▸ **Directive**: Take the material below and reproduce, word for word, only the lines from the line with "X170180000Y-70231000D03*" through the line with "X130198726Y-65889274D03*".

▸ **Information provided**:
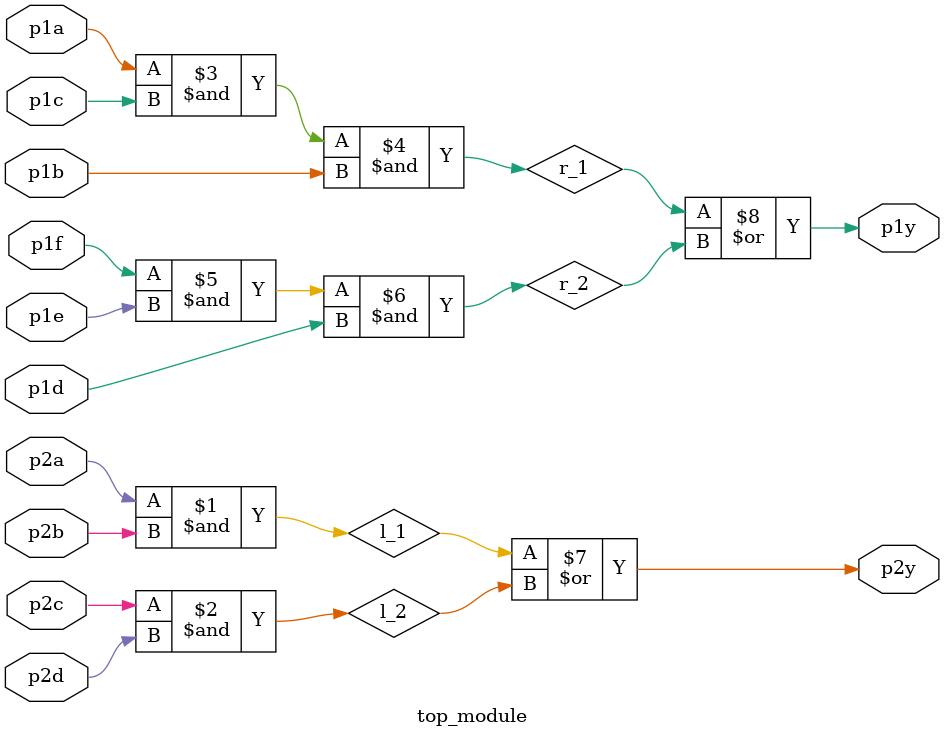
<source format=v>
module top_module(p1a,p2a,p2b,p2c,p2d,p1c,p1b,p1f,p1e,p1d,p2y,p1y);
	input p1a,p2a,p2b,p2c,p2d,p1c,p1b,p1f,p1e,p1d;
	output p2y,p1y;

	wire l_1,l_2;
	wire r_1,r_2;

	assign l_1 = p2a & p2b;
	assign l_2 = p2c & p2d;
	assign r_1 = p1a & p1c & p1b;
	assign r_2 = p1f & p1e & p1d;

	assign p2y = l_1 | l_2;
	assign p1y = r_1 | r_2;
endmodule
</source>
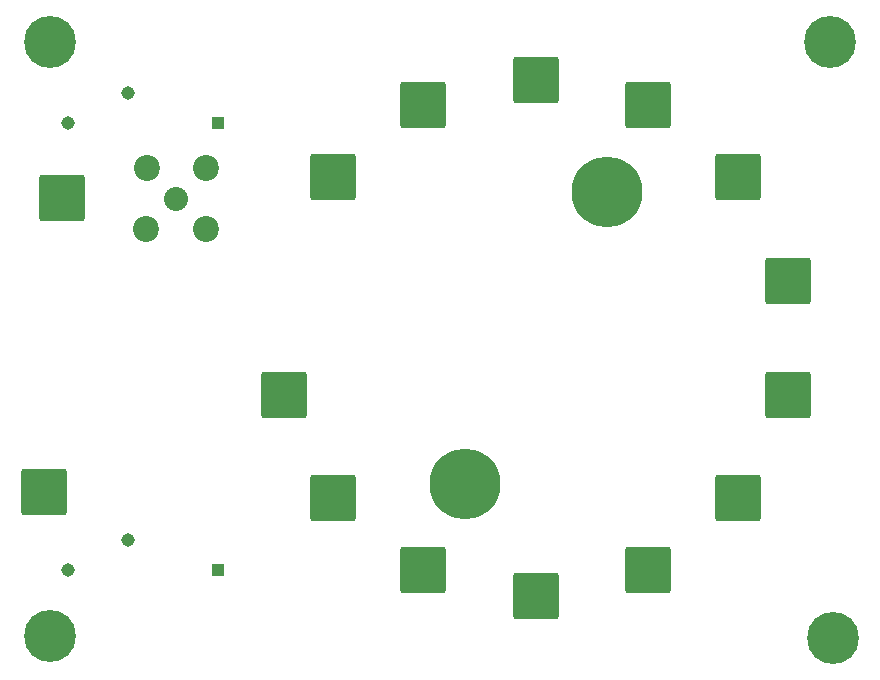
<source format=gbr>
%TF.GenerationSoftware,KiCad,Pcbnew,7.0.2-27-g7a50654f3b*%
%TF.CreationDate,2023-06-01T09:40:15-07:00*%
%TF.ProjectId,14_pin_pmt_Rev2,31345f70-696e-45f7-906d-745f52657632,rev?*%
%TF.SameCoordinates,Original*%
%TF.FileFunction,Soldermask,Bot*%
%TF.FilePolarity,Negative*%
%FSLAX46Y46*%
G04 Gerber Fmt 4.6, Leading zero omitted, Abs format (unit mm)*
G04 Created by KiCad (PCBNEW 7.0.2-27-g7a50654f3b) date 2023-06-01 09:40:15*
%MOMM*%
%LPD*%
G01*
G04 APERTURE LIST*
G04 Aperture macros list*
%AMRoundRect*
0 Rectangle with rounded corners*
0 $1 Rounding radius*
0 $2 $3 $4 $5 $6 $7 $8 $9 X,Y pos of 4 corners*
0 Add a 4 corners polygon primitive as box body*
4,1,4,$2,$3,$4,$5,$6,$7,$8,$9,$2,$3,0*
0 Add four circle primitives for the rounded corners*
1,1,$1+$1,$2,$3*
1,1,$1+$1,$4,$5*
1,1,$1+$1,$6,$7*
1,1,$1+$1,$8,$9*
0 Add four rect primitives between the rounded corners*
20,1,$1+$1,$2,$3,$4,$5,0*
20,1,$1+$1,$4,$5,$6,$7,0*
20,1,$1+$1,$6,$7,$8,$9,0*
20,1,$1+$1,$8,$9,$2,$3,0*%
G04 Aperture macros list end*
%ADD10R,1.140000X1.140000*%
%ADD11C,1.140000*%
%ADD12RoundRect,0.250002X-1.699998X-1.699998X1.699998X-1.699998X1.699998X1.699998X-1.699998X1.699998X0*%
%ADD13C,0.700000*%
%ADD14C,4.400000*%
%ADD15C,0.800000*%
%ADD16C,6.000000*%
%ADD17C,2.032000*%
%ADD18C,2.200000*%
G04 APERTURE END LIST*
D10*
%TO.C,POT2*%
X143256000Y-111760000D03*
D11*
X135636000Y-109220000D03*
X130556000Y-111760000D03*
%TD*%
D12*
%TO.C,J17*%
X130048000Y-80264000D03*
%TD*%
%TO.C,J14*%
X160655000Y-72390000D03*
%TD*%
D13*
%TO.C,H3*%
X127382000Y-117348000D03*
X127865274Y-116181274D03*
X127865274Y-118514726D03*
X129032000Y-115698000D03*
D14*
X129032000Y-117348000D03*
D13*
X129032000Y-118998000D03*
X130198726Y-116181274D03*
X130198726Y-118514726D03*
X130682000Y-117348000D03*
%TD*%
D12*
%TO.C,J9*%
X160655000Y-111760000D03*
%TD*%
D13*
%TO.C,H2*%
X193422000Y-67056000D03*
X193905274Y-65889274D03*
X193905274Y-68222726D03*
X195072000Y-65406000D03*
D14*
X195072000Y-67056000D03*
D13*
X195072000Y-68706000D03*
X196238726Y-65889274D03*
X196238726Y-68222726D03*
X196722000Y-67056000D03*
%TD*%
D12*
%TO.C,J12*%
X128524000Y-105156000D03*
%TD*%
D15*
%TO.C,H6*%
X161961000Y-104485000D03*
X162620010Y-102894010D03*
X162620010Y-106075990D03*
X164211000Y-102235000D03*
D16*
X164211000Y-104485000D03*
D15*
X164211000Y-106735000D03*
X165801990Y-102894010D03*
X165801990Y-106075990D03*
X166461000Y-104485000D03*
%TD*%
D12*
%TO.C,J1*%
X170180000Y-70231000D03*
%TD*%
D17*
%TO.C,J15*%
X139700000Y-80289400D03*
D18*
X137160000Y-82829400D03*
X142240000Y-82829400D03*
X142240000Y-77724000D03*
X137236200Y-77724000D03*
%TD*%
D12*
%TO.C,J8*%
X170180000Y-113919000D03*
%TD*%
D15*
%TO.C,H5*%
X173959010Y-79695990D03*
X174618020Y-78105000D03*
X174618020Y-81286980D03*
X176209010Y-77445990D03*
D16*
X176209010Y-79695990D03*
D15*
X176209010Y-81945990D03*
X177800000Y-78105000D03*
X177800000Y-81286980D03*
X178459010Y-79695990D03*
%TD*%
D12*
%TO.C,J3*%
X187325000Y-78486000D03*
%TD*%
%TO.C,J5*%
X191516000Y-96901000D03*
%TD*%
%TO.C,J4*%
X191516000Y-87249000D03*
%TD*%
%TO.C,J6*%
X187325000Y-105664000D03*
%TD*%
%TO.C,J2*%
X179705000Y-72390000D03*
%TD*%
D13*
%TO.C,H4*%
X193699726Y-117474000D03*
X194183000Y-116307274D03*
X194183000Y-118640726D03*
X195349726Y-115824000D03*
D14*
X195349726Y-117474000D03*
D13*
X195349726Y-119124000D03*
X196516452Y-116307274D03*
X196516452Y-118640726D03*
X196999726Y-117474000D03*
%TD*%
D12*
%TO.C,J11*%
X148844000Y-96901000D03*
%TD*%
D10*
%TO.C,POT1*%
X143256000Y-73914000D03*
D11*
X135636000Y-71374000D03*
X130556000Y-73914000D03*
%TD*%
D12*
%TO.C,J13*%
X153035000Y-78486000D03*
%TD*%
%TO.C,J7*%
X179705000Y-111760000D03*
%TD*%
D13*
%TO.C,H1*%
X127382000Y-67056000D03*
X127865274Y-65889274D03*
X127865274Y-68222726D03*
X129032000Y-65406000D03*
D14*
X129032000Y-67056000D03*
D13*
X129032000Y-68706000D03*
X130198726Y-65889274D03*
X130198726Y-68222726D03*
X130682000Y-67056000D03*
%TD*%
D12*
%TO.C,J10*%
X153035000Y-105664000D03*
%TD*%
M02*

</source>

▸ **Answer section**:
X170180000Y-70231000D03*
%TD*%
D17*
%TO.C,J15*%
X139700000Y-80289400D03*
D18*
X137160000Y-82829400D03*
X142240000Y-82829400D03*
X142240000Y-77724000D03*
X137236200Y-77724000D03*
%TD*%
D12*
%TO.C,J8*%
X170180000Y-113919000D03*
%TD*%
D15*
%TO.C,H5*%
X173959010Y-79695990D03*
X174618020Y-78105000D03*
X174618020Y-81286980D03*
X176209010Y-77445990D03*
D16*
X176209010Y-79695990D03*
D15*
X176209010Y-81945990D03*
X177800000Y-78105000D03*
X177800000Y-81286980D03*
X178459010Y-79695990D03*
%TD*%
D12*
%TO.C,J3*%
X187325000Y-78486000D03*
%TD*%
%TO.C,J5*%
X191516000Y-96901000D03*
%TD*%
%TO.C,J4*%
X191516000Y-87249000D03*
%TD*%
%TO.C,J6*%
X187325000Y-105664000D03*
%TD*%
%TO.C,J2*%
X179705000Y-72390000D03*
%TD*%
D13*
%TO.C,H4*%
X193699726Y-117474000D03*
X194183000Y-116307274D03*
X194183000Y-118640726D03*
X195349726Y-115824000D03*
D14*
X195349726Y-117474000D03*
D13*
X195349726Y-119124000D03*
X196516452Y-116307274D03*
X196516452Y-118640726D03*
X196999726Y-117474000D03*
%TD*%
D12*
%TO.C,J11*%
X148844000Y-96901000D03*
%TD*%
D10*
%TO.C,POT1*%
X143256000Y-73914000D03*
D11*
X135636000Y-71374000D03*
X130556000Y-73914000D03*
%TD*%
D12*
%TO.C,J13*%
X153035000Y-78486000D03*
%TD*%
%TO.C,J7*%
X179705000Y-111760000D03*
%TD*%
D13*
%TO.C,H1*%
X127382000Y-67056000D03*
X127865274Y-65889274D03*
X127865274Y-68222726D03*
X129032000Y-65406000D03*
D14*
X129032000Y-67056000D03*
D13*
X129032000Y-68706000D03*
X130198726Y-65889274D03*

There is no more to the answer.